▶ _What is needed_:
In the text on the logistics sector's reaction to the Transport Select Committee report, list every problem that Wells names as outside the sector's control.

▶ _Extract_:
--

The logistics sector has slammed a new report by the Transport Select Committee (TSC) demanding it solves the driver shortage and upgrades rest facilities within two years or face a government supply chain levy.
Logistics UK chief executive David Wells branded the report "confused and misleading", insisting that the industry had been "unfairly blamed" for the issues facing the sector.
He added that the report had "reached the wrong conclusions" and that a levy would place "an unfair and disproportionate burden on the industry".
“The report does our workers a great disservice, and totally ignores the role which the government and other agencies have played in creating staff recruitment and retention problems across the sector," he said.
“It is also a national disgrace that thousands of HGV drivers are still unable to access suitable safe and secure truck stops across the country, with many forced to take their legally mandated rest breaks on the side of roads.
"The real problem that has not been resolved is local authority planning rules and red tape that prevent these facilities being built in the first place."
Wells went on to claim that the problems facing the sector were out of its control. These included an ageing workforce, the loss of European workers after Brexit and the impact of the pandemic on testing of new HGV drivers.

--

▶ _Record excerpts_:
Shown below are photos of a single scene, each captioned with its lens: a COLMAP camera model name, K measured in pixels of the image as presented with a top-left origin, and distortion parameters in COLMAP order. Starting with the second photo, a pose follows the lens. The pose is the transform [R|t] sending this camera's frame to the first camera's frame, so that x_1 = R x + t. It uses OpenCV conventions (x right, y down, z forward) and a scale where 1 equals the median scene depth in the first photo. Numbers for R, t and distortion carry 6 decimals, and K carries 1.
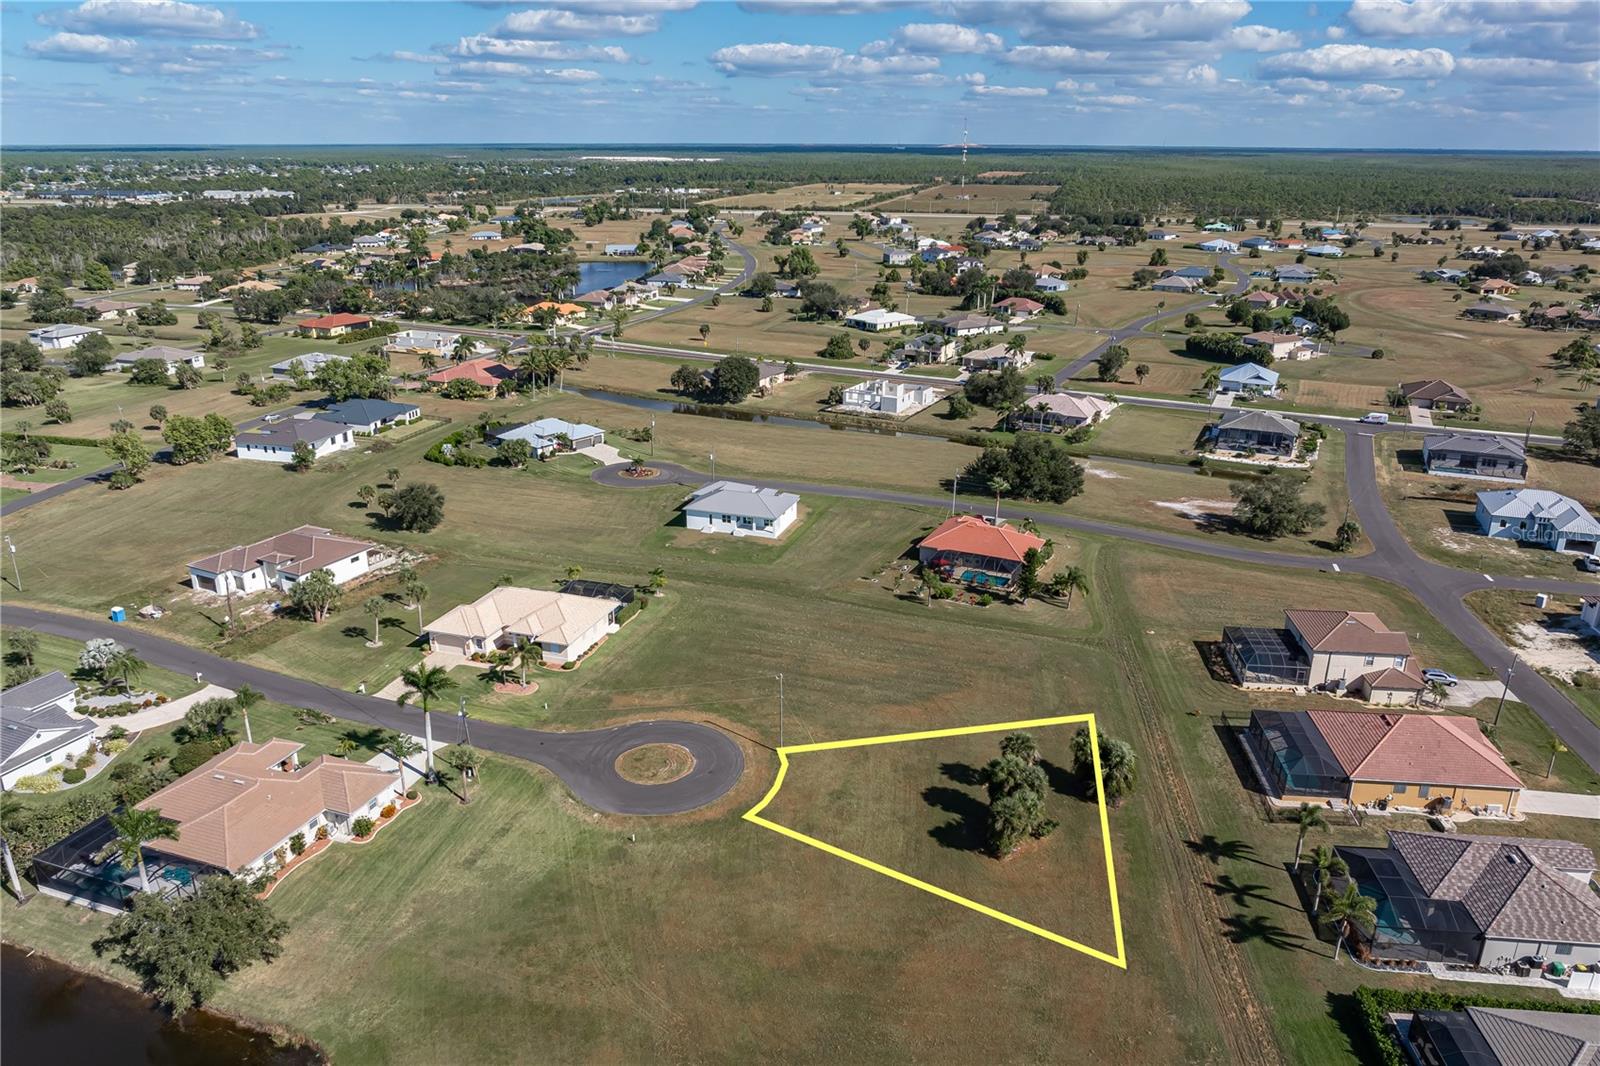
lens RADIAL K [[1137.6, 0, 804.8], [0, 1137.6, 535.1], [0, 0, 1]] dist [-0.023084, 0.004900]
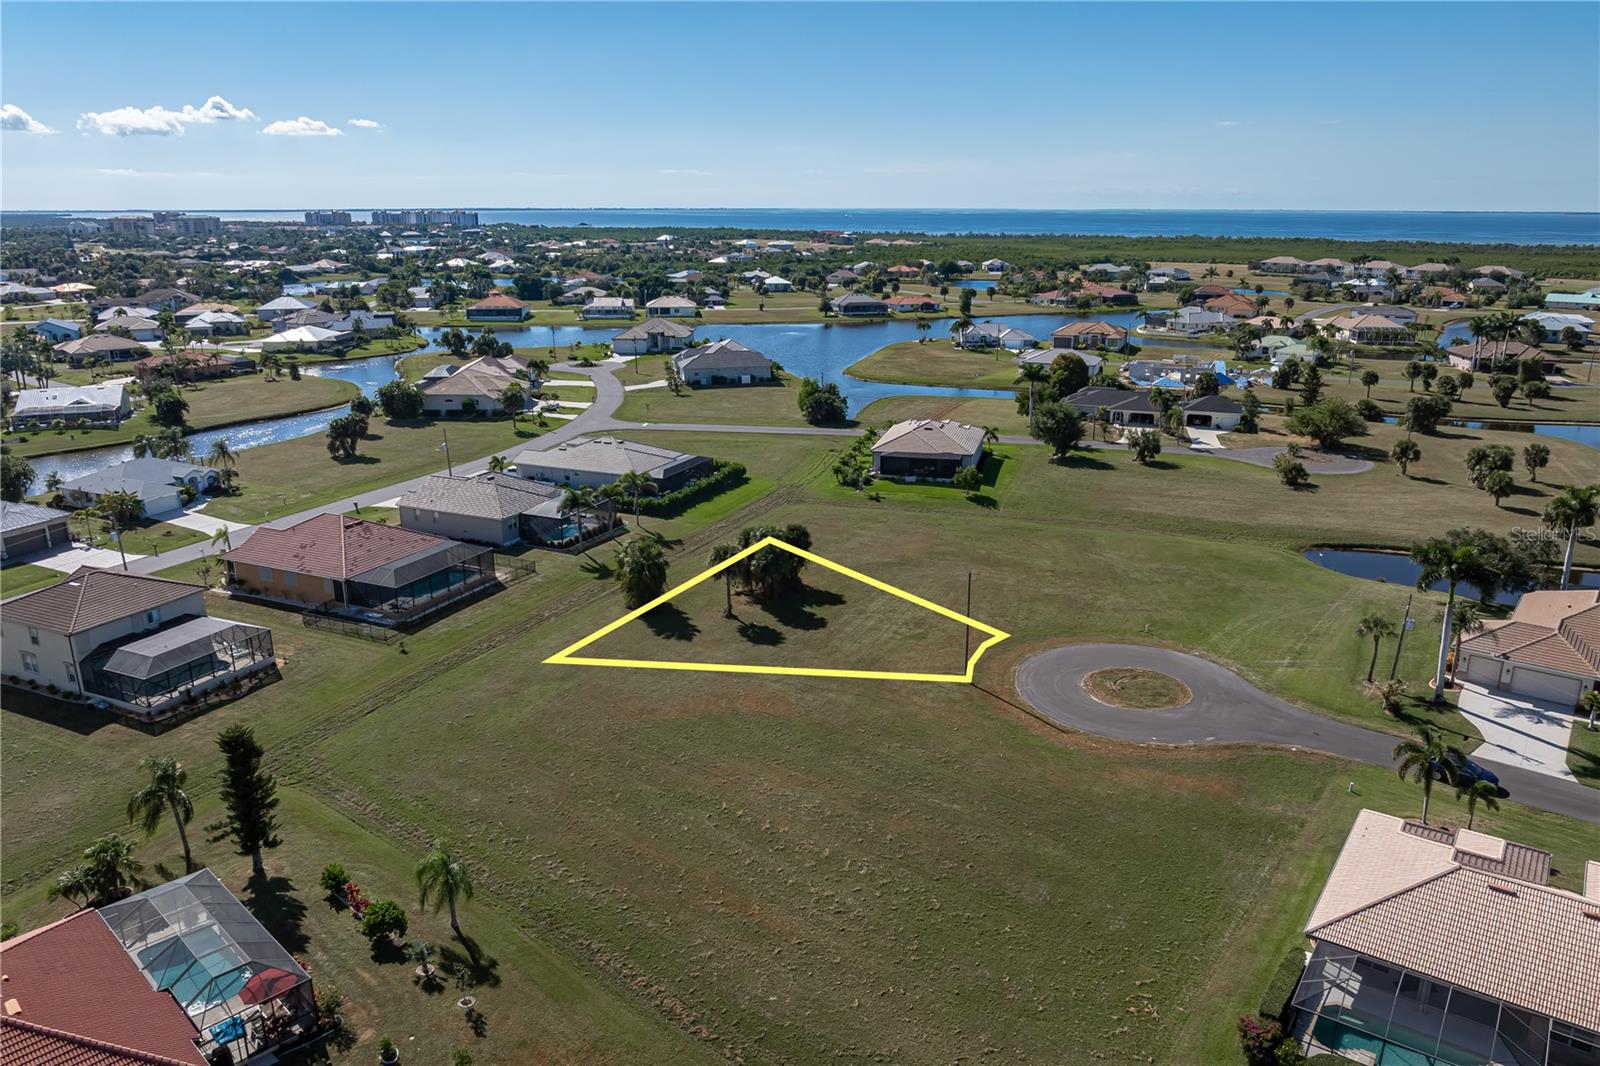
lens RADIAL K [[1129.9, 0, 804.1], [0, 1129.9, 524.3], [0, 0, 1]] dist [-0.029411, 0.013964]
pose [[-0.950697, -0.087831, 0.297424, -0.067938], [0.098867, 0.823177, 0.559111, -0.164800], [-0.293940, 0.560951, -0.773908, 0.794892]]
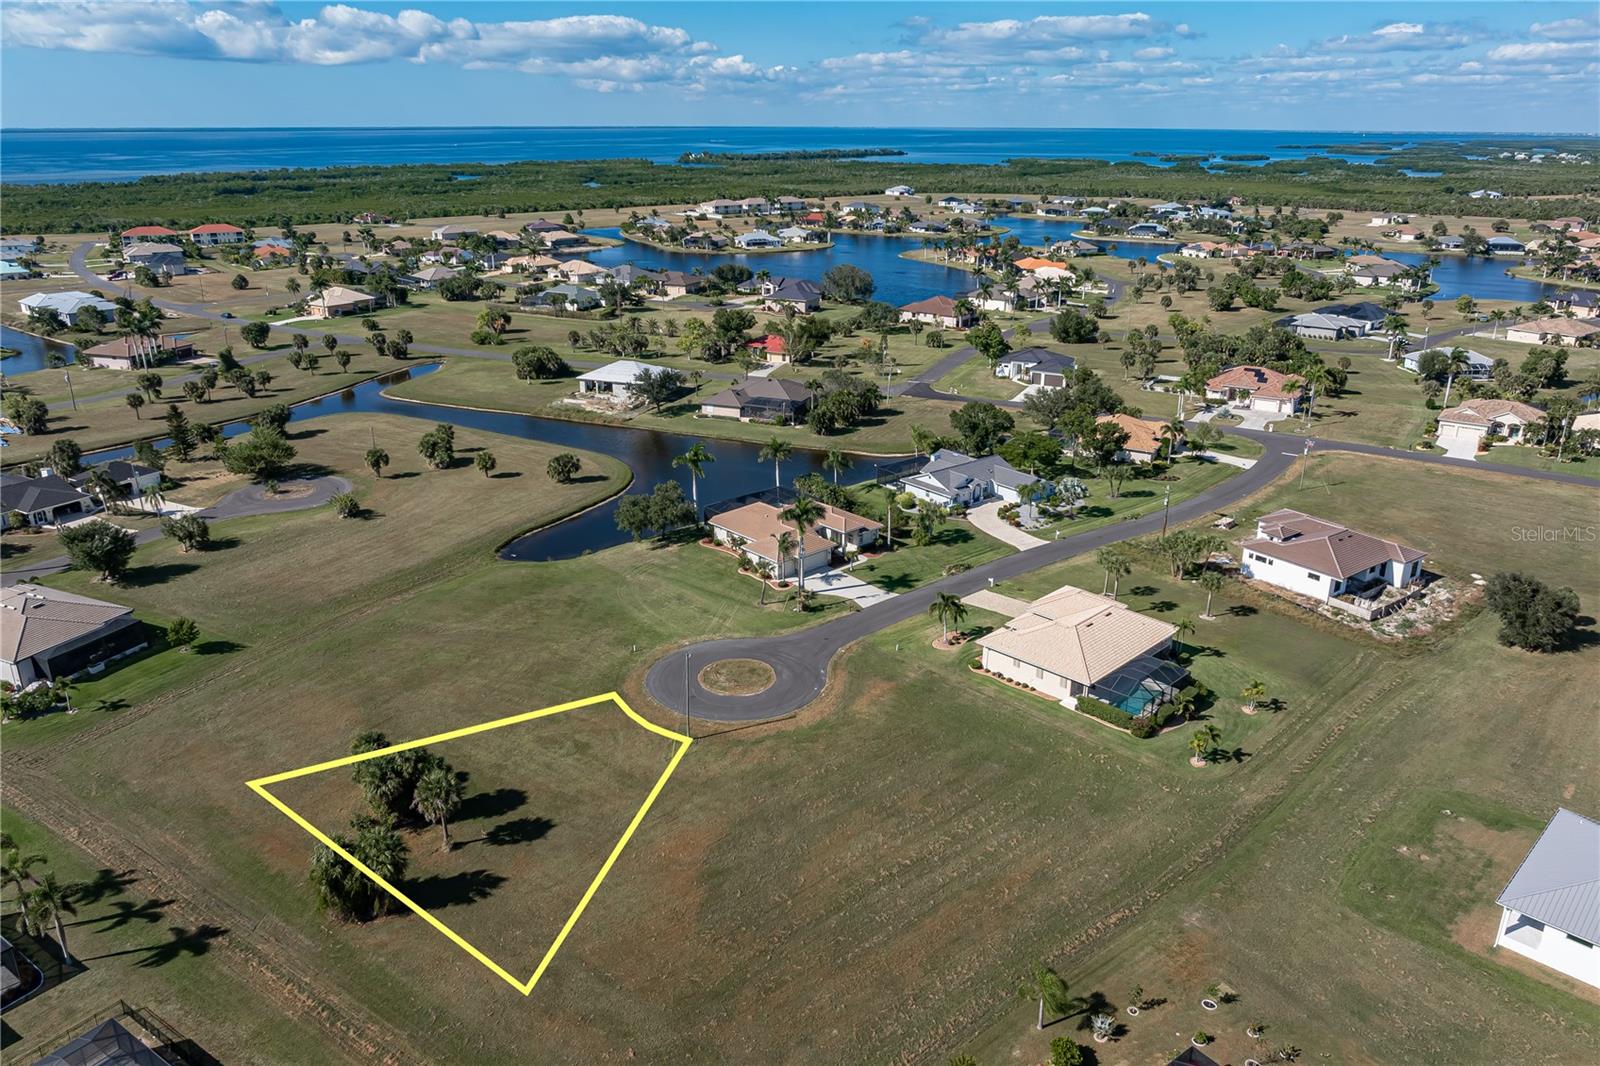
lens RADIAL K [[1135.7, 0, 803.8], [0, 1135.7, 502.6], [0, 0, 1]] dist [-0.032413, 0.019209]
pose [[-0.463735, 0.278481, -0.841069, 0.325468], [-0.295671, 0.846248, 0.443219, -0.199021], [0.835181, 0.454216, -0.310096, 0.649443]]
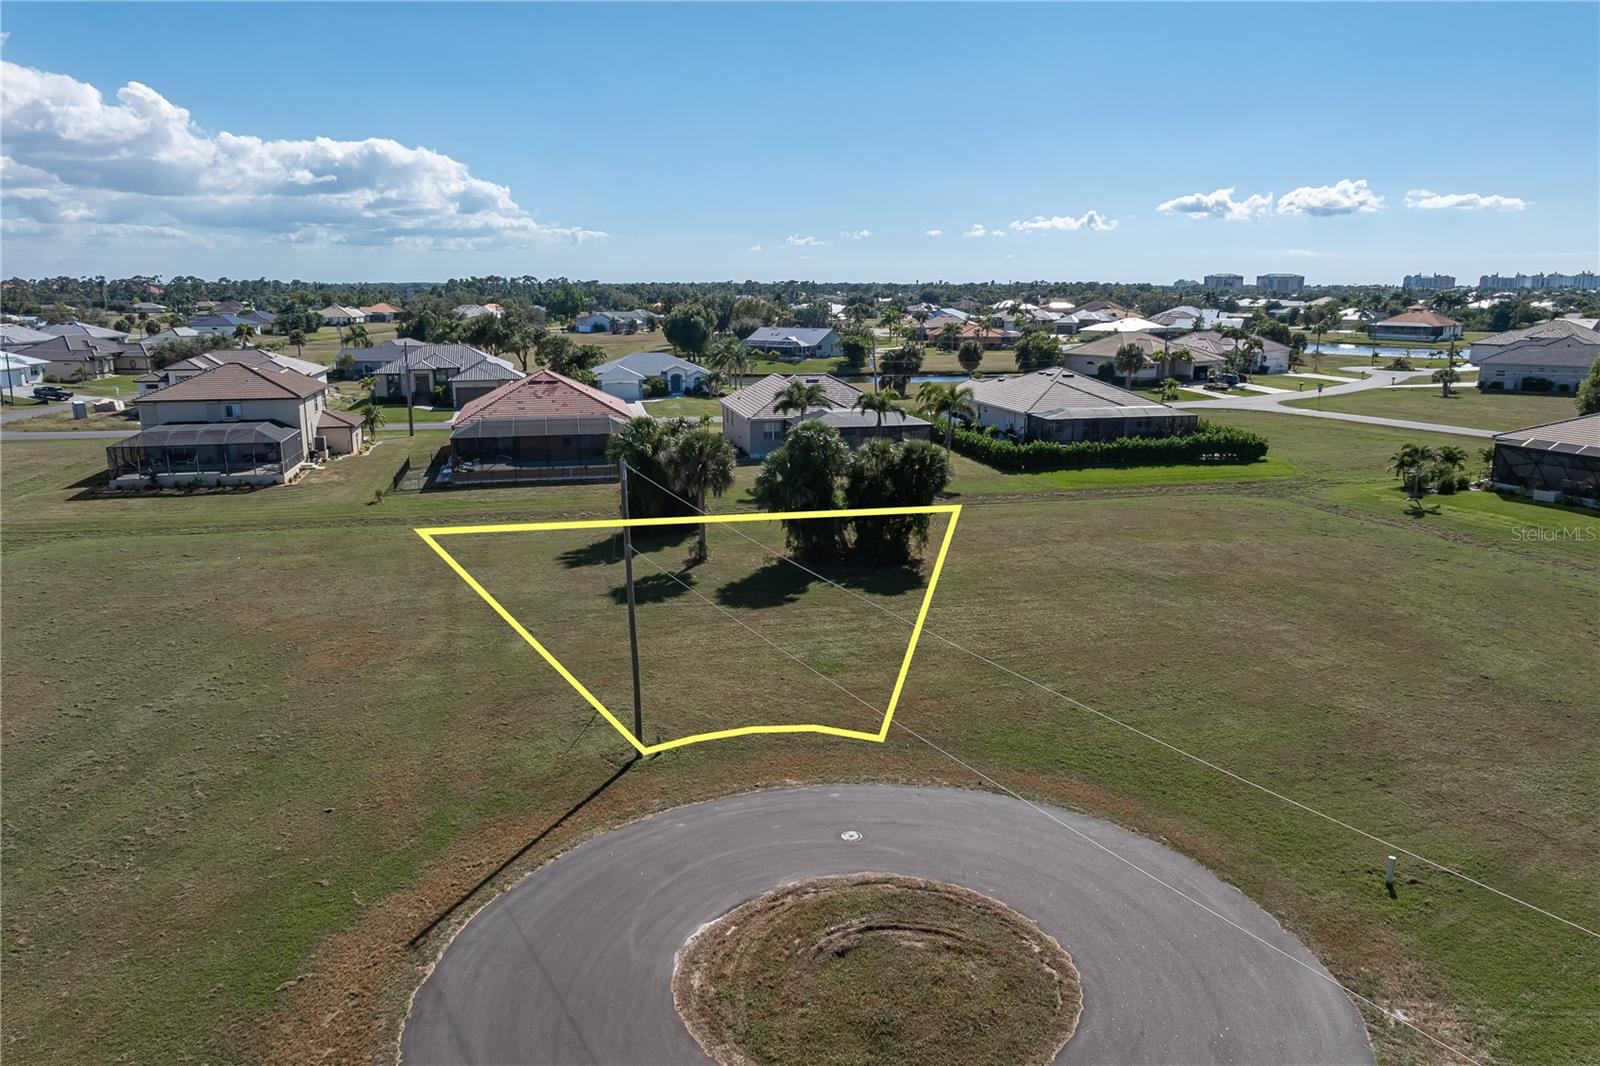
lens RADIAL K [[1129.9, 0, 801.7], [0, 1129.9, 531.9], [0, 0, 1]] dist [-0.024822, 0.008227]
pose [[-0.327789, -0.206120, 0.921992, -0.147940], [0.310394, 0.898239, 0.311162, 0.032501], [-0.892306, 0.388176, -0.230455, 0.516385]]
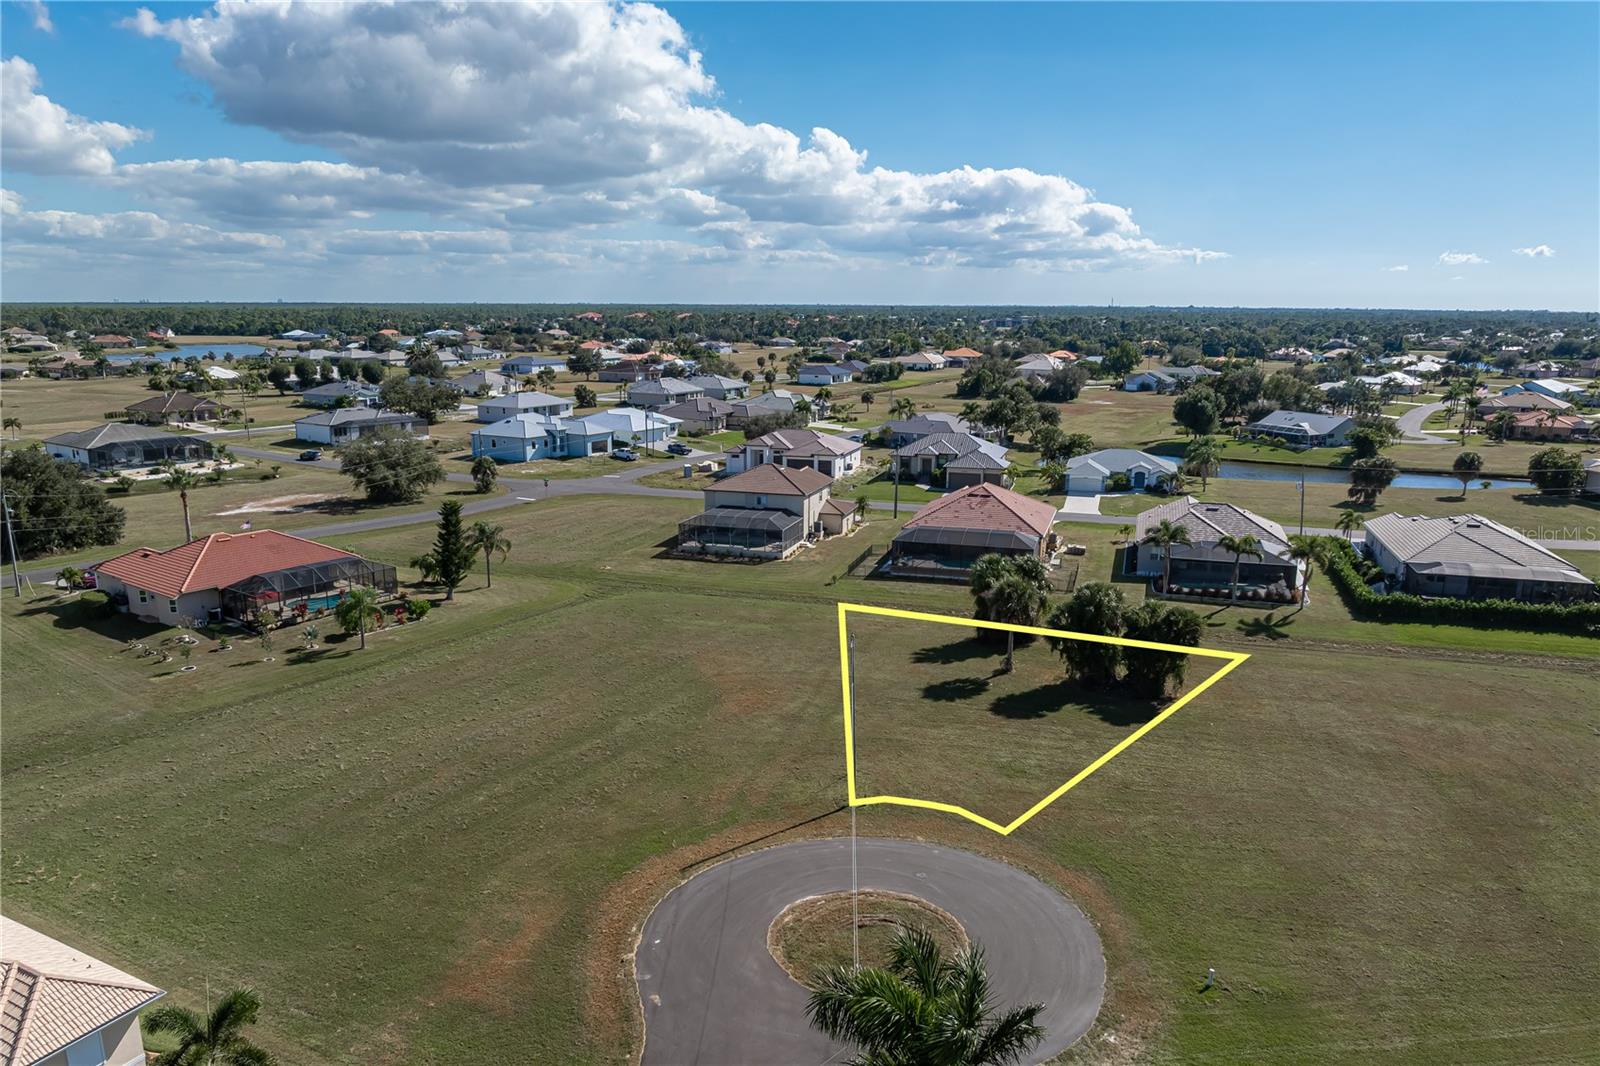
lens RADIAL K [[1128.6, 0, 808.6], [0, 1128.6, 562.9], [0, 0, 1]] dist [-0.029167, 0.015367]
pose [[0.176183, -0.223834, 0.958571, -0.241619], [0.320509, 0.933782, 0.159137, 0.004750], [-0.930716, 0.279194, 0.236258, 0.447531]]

--

▶ _Answer box_:
- An ageing workforce
- The loss of European workers after Brexit
- The impact of the pandemic on testing of new HGV drivers